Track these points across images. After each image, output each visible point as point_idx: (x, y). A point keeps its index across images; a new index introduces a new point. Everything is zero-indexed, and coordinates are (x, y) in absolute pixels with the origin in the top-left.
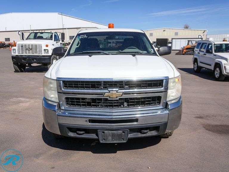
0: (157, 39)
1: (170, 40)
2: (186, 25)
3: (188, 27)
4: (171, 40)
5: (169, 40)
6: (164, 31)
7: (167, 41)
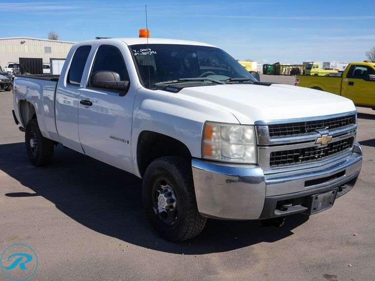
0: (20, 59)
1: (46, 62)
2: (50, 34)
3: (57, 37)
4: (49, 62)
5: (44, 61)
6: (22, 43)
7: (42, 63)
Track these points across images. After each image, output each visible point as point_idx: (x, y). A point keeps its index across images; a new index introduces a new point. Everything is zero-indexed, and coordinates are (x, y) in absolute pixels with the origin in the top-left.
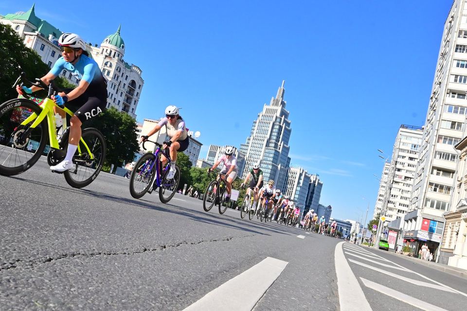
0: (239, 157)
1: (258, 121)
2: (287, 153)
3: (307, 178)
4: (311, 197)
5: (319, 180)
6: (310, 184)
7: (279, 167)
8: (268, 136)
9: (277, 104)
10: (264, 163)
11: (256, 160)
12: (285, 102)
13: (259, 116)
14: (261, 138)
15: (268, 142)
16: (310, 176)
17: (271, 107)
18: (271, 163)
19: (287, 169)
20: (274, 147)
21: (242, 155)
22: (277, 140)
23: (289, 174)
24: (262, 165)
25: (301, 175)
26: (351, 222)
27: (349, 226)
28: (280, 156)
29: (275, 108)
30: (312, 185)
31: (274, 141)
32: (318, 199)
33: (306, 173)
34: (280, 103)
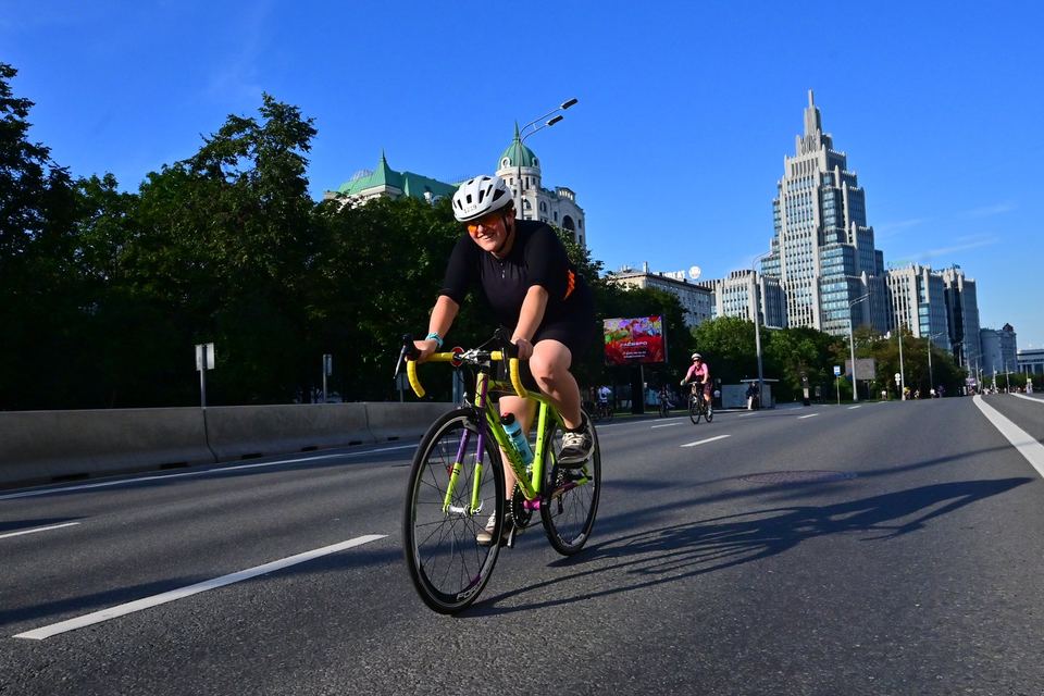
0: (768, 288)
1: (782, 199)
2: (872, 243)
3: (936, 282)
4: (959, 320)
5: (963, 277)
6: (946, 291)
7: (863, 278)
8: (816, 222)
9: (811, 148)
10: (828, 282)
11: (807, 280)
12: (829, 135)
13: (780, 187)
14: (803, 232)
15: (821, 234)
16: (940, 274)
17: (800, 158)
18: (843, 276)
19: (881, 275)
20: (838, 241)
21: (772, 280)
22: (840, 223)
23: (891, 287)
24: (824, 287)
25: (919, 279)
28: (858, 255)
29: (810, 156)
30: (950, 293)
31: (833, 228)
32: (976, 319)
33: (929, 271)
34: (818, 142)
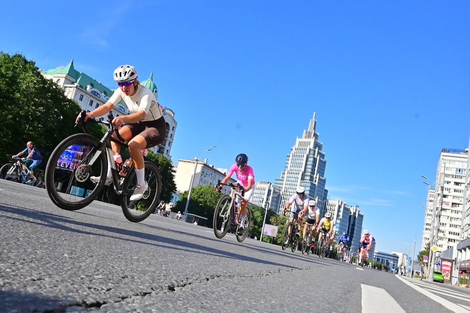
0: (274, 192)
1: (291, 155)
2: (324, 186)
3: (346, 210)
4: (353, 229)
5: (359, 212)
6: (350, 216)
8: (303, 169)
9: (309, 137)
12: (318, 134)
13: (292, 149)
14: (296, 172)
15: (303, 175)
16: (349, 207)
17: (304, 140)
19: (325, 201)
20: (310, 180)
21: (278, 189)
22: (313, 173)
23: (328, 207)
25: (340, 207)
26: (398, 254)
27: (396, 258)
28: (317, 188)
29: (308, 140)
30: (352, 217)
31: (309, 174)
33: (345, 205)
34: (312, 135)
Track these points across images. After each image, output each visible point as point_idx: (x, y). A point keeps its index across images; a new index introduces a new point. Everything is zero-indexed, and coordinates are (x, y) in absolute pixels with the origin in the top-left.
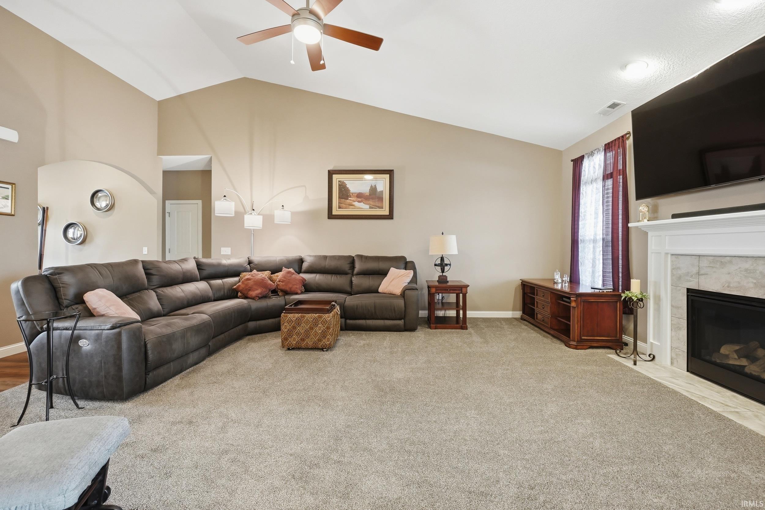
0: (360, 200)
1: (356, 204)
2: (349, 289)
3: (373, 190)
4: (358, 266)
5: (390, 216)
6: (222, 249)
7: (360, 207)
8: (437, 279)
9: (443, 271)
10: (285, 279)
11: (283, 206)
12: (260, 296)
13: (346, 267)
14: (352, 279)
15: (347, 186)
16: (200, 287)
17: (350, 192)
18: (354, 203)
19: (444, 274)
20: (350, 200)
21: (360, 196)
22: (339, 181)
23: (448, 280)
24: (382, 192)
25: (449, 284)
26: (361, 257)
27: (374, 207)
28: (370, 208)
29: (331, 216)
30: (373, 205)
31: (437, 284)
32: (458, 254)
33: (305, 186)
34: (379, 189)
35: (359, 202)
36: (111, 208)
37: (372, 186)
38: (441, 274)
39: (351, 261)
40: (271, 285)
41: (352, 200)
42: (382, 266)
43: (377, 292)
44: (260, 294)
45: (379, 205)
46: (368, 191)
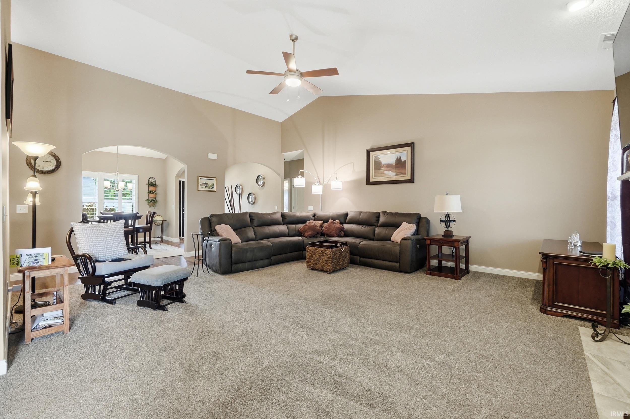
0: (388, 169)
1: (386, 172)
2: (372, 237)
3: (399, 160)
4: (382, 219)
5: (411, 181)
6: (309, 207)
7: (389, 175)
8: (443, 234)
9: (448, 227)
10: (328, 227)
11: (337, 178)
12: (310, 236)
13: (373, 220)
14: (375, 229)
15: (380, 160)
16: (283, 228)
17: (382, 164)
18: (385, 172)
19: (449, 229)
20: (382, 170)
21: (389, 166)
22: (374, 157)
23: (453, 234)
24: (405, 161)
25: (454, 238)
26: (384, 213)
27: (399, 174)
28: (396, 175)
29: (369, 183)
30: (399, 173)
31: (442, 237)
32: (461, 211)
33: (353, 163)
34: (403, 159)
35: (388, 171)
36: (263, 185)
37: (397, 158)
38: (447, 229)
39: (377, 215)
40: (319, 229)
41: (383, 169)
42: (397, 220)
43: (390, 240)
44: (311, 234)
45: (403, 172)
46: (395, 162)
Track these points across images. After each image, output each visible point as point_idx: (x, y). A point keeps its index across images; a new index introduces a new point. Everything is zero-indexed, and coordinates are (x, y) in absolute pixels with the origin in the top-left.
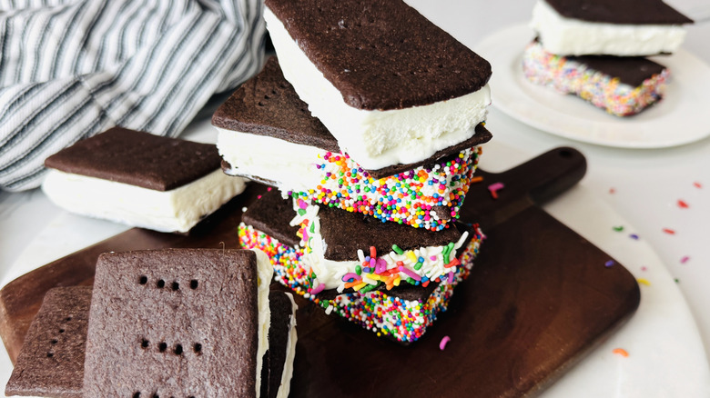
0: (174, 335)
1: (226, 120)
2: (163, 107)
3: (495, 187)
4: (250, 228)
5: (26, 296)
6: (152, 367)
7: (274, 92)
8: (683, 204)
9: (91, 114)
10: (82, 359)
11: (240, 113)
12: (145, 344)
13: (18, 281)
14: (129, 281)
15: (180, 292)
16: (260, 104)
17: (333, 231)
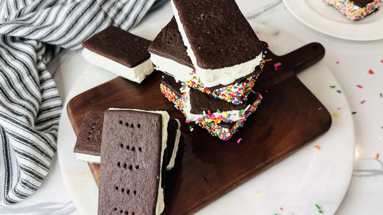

(WORK INSTRUCTION):
Range to copy from the listing above: the line containing "24: (262, 165)" down to the line containing "45: (379, 205)", both included. Reproduce it exactly, minus the pictures, and add nothing.

(TASK ANSWER):
24: (262, 165)
25: (301, 175)
26: (351, 222)
27: (349, 226)
28: (280, 156)
29: (275, 108)
30: (312, 185)
31: (274, 141)
32: (318, 199)
33: (306, 173)
34: (280, 103)
0: (768, 288)
1: (782, 199)
2: (872, 243)
3: (936, 282)
4: (959, 320)
5: (963, 277)
6: (946, 291)
7: (863, 278)
8: (816, 222)
9: (811, 148)
10: (828, 282)
11: (807, 280)
12: (829, 135)
13: (780, 187)
14: (803, 232)
15: (821, 234)
16: (940, 274)
17: (800, 158)
18: (843, 276)
19: (881, 275)
20: (838, 241)
21: (772, 280)
22: (840, 223)
23: (891, 287)
24: (824, 287)
25: (919, 279)
28: (858, 255)
29: (810, 156)
30: (950, 293)
31: (833, 228)
32: (976, 319)
33: (929, 271)
34: (818, 142)
0: (274, 192)
1: (291, 155)
2: (324, 186)
3: (346, 210)
4: (353, 229)
5: (359, 212)
6: (350, 216)
8: (303, 169)
9: (309, 137)
12: (318, 134)
13: (292, 149)
14: (296, 172)
15: (303, 175)
16: (349, 207)
17: (304, 140)
19: (325, 201)
20: (310, 180)
21: (278, 189)
22: (313, 173)
23: (328, 207)
25: (340, 207)
26: (398, 254)
27: (396, 258)
28: (317, 188)
29: (308, 140)
30: (352, 217)
31: (309, 174)
33: (345, 205)
34: (312, 135)
Track these points across images. After each image, output each visible point as point_idx: (x, y). A point keeps its index across images; a new index introduces a new point. Everything is zero-indexed, and coordinates are (x, y) in absolute pixels with the origin in the top-left.
0: (360, 200)
1: (356, 204)
2: (349, 289)
3: (373, 190)
4: (358, 266)
5: (390, 216)
6: (222, 249)
7: (360, 207)
8: (437, 279)
9: (443, 271)
10: (285, 279)
11: (283, 206)
12: (260, 296)
13: (346, 267)
14: (352, 279)
15: (347, 186)
16: (200, 287)
17: (350, 192)
18: (354, 203)
19: (444, 274)
20: (350, 200)
21: (360, 196)
22: (339, 181)
23: (448, 280)
24: (382, 192)
25: (449, 284)
26: (361, 257)
27: (374, 207)
28: (370, 208)
29: (331, 216)
30: (373, 205)
31: (437, 284)
32: (458, 254)
33: (305, 186)
34: (379, 189)
35: (359, 202)
36: (111, 208)
37: (372, 186)
38: (441, 274)
39: (351, 261)
40: (271, 285)
41: (352, 200)
42: (382, 266)
43: (377, 292)
44: (260, 294)
45: (379, 205)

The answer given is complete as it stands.